A blood-based test for the early detection of Parkinson's disease (PD) would be an important diagnostic tool and useful for patient selection when developing novel drugs or treatments for the disease.
Here, we aimed to identify potential biomarkers associated with PD.
We applied gene expression profiling to the study of peripheral blood from 75 healthy control subjects and 79 PD patients at different stages of the disease. Healthy control subjects were matched for age and gender with PD subjects, and the diagnosis of patients was based on clinical evaluation by specialists in movement disorders. RNA was extracted from the blood samples and the gene expressions were measured using the Illumina HumanHT-12 v4.0 Expression BeadChip.
Our results support previous studies that gene expression in blood may be instrumental in the search for molecular biomarkers for PD. Single cross-validation results show that PD can be correctly classified from healthy controls with an agreement of 88% to clinical diagnosis. De novo PD patients are classified with a sensitivity of 87%, which is close to what was achieved for the patients having a confirmed PD diagnosis with disease duration <5 and >5 years (93% and 88%).
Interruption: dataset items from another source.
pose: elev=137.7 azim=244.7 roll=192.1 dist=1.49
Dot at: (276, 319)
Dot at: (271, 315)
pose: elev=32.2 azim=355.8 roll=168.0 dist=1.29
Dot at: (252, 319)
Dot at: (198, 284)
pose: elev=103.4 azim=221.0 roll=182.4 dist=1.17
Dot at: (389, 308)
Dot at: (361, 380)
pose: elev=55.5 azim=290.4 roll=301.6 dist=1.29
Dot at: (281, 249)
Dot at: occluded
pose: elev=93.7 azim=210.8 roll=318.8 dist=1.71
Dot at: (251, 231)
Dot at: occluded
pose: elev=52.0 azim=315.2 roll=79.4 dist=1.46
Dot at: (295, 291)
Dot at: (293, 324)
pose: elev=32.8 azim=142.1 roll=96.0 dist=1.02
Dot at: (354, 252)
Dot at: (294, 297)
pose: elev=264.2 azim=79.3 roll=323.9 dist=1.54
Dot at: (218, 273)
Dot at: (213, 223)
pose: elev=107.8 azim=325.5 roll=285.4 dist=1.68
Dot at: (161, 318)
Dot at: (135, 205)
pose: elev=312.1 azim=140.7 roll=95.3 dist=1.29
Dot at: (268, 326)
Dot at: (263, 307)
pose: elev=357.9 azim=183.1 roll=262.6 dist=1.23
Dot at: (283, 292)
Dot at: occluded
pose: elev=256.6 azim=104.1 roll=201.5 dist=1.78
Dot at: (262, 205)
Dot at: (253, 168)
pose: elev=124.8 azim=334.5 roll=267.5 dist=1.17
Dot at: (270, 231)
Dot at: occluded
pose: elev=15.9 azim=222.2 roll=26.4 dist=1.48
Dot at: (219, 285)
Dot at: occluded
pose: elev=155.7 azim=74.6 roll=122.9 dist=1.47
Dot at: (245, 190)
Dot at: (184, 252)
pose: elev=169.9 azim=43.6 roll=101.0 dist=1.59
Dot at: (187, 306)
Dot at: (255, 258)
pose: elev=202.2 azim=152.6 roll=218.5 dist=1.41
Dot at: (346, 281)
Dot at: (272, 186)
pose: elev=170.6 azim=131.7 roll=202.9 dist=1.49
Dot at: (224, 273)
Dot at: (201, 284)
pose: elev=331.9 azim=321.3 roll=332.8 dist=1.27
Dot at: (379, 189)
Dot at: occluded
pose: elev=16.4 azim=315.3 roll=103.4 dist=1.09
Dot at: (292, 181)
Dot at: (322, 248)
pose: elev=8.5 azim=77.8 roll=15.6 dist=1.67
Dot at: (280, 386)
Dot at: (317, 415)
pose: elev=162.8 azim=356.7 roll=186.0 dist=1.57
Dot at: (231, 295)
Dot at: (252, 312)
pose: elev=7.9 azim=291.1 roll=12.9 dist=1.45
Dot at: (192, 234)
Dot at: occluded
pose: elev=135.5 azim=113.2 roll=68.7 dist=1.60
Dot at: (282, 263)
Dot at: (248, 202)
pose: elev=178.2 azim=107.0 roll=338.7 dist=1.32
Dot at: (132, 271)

A double cross-validation procedure showed that using a selected set of around 650 informative genes, similar results are achieved. Functional analysis of the selected genes showed genes significantly associated to mitochondrial dysfunction, protein ubiquitination, gene expression and cell death.
PD affects gene expression in blood, suggesting the potential for the development of a blood-based gene expression test.